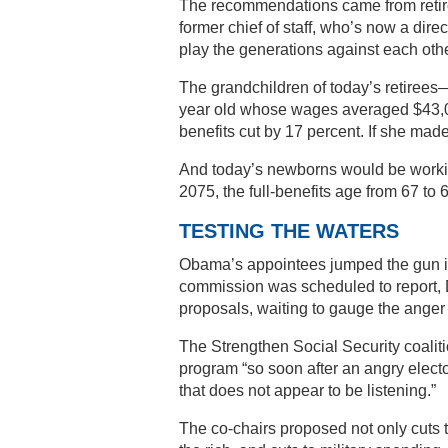
The recommendations came from retir
former chief of staff, who’s now a dire
play the generations against each othe
The grandchildren of today’s retirees
year old whose wages averaged $43,00
benefits cut by 17 percent. If she mad
And today’s newborns would be workin
2075, the full-benefits age from 67 to 
TESTING THE WATERS
Obama’s appointees jumped the gun in 
commission was scheduled to report
proposals, waiting to gauge the anger 
The Strengthen Social Security coaliti
program “so soon after an angry electo
that does not appear to be listening.”
The co-chairs proposed not only cuts to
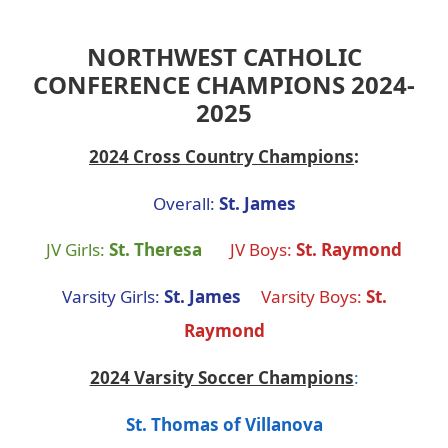
NORTHWEST CATHOLIC
CONFERENCE CHAMPIONS 2024-
2025
2024 Cross Country Champions
:
Overall:
St. James
JV Girls:
St. Theresa
JV Boys:
St. Raymond
Varsity Girls:
St. James
Varsity Boys:
St.
Raymond
2024 Varsity Soccer Champions
:
St. Thomas of Villanova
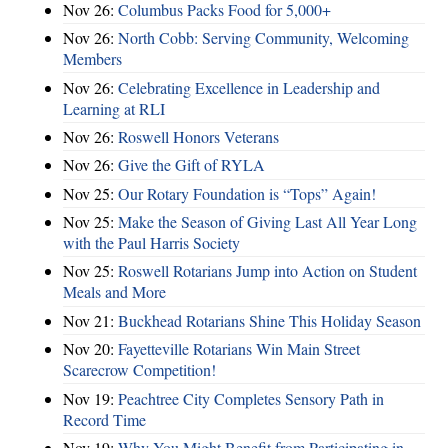
Nov 26:
Columbus Packs Food for 5,000+
Nov 26:
North Cobb: Serving Community, Welcoming
Members
Nov 26:
Celebrating Excellence in Leadership and
Learning at RLI
Nov 26:
Roswell Honors Veterans
Nov 26:
Give the Gift of RYLA
Nov 25:
Our Rotary Foundation is “Tops” Again!
Nov 25:
Make the Season of Giving Last All Year Long
with the Paul Harris Society
Nov 25:
Roswell Rotarians Jump into Action on Student
Meals and More
Nov 21:
Buckhead Rotarians Shine This Holiday Season
Nov 20:
Fayetteville Rotarians Win Main Street
Scarecrow Competition!
Nov 19:
Peachtree City Completes Sensory Path in
Record Time
Nov 19:
Why You Might Benefit from Participating in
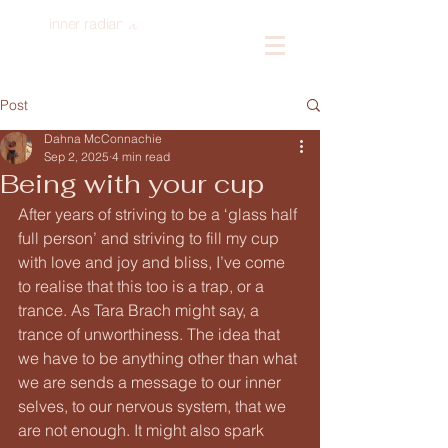
inner radiance
Log In
Post
Dahna McConnachie
Sep 2, 2025
4 min read
Being with your cup
After years of striving to be a ‘glass half 
full person’ and striving to fill my cup 
with love and joy and bliss, I’ve come 
to realise that this too is a trap, or a 
trance. As Tara Brach might say, a 
trance of unworthiness. The idea that 
we have to be anything other than what 
we are sends a message to our inner 
selves, to our nervous system, that we 
are not enough. It might also spark 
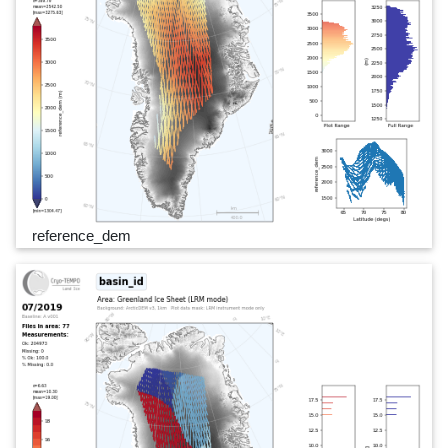
reference_dem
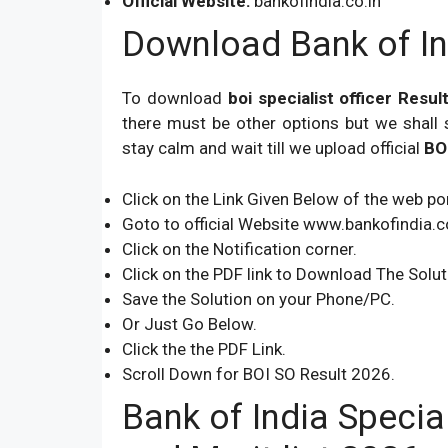
Official Website:
bankofindia.co.in
Download Bank of In
To download
boi specialist officer Resu
there must be other options but we shall 
stay calm and wait till we upload official
BO
Click on the Link Given Below of the web por
Goto to official Website www.bankofindia.co
Click on the Notification corner.
Click on the PDF link to Download The Solut
Save the Solution on your Phone/PC.
Or Just Go Below.
Click the the PDF Link.
Scroll Down for BOI SO Result 2026.
Bank of India Specia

####

» Exercise aim
Using the listing above, copy exactly the lines from the one that contains "Buckhead Rotarians Shine This Holiday Season" through its last line, both included, but not the pictures.

» Result of this task
Buckhead Rotarians Shine This Holiday Season
Nov 20:
Fayetteville Rotarians Win Main Street
Scarecrow Competition!
Nov 19:
Peachtree City Completes Sensory Path in
Record Time
Nov 19:
Why You Might Benefit from Participating in
inner radiance
Log In
Post
Dahna McConnachie
Sep 2, 2025
4 min read
Being with your cup
After years of striving to be a ‘glass half 
full person’ and striving to fill my cup 
with love and joy and bliss, I’ve come 
to realise that this too is a trap, or a 
trance. As Tara Brach might say, a 
trance of unworthiness. The idea that 
we have to be anything other than what 
we are sends a message to our inner 
selves, to our nervous system, that we 
are not enough. It might also spark 
reference_dem
Official Website:
bankofindia.co.in
Download Bank of In
To download
boi specialist officer Resu
there must be other options but we shall 
stay calm and wait till we upload official
BO
Click on the Link Given Below of the web por
Goto to official Website www.bankofindia.co
Click on the Notification corner.
Click on the PDF link to Download The Solut
Save the Solution on your Phone/PC.
Or Just Go Below.
Click the the PDF Link.
Scroll Down for BOI SO Result 2026.
Bank of India Specia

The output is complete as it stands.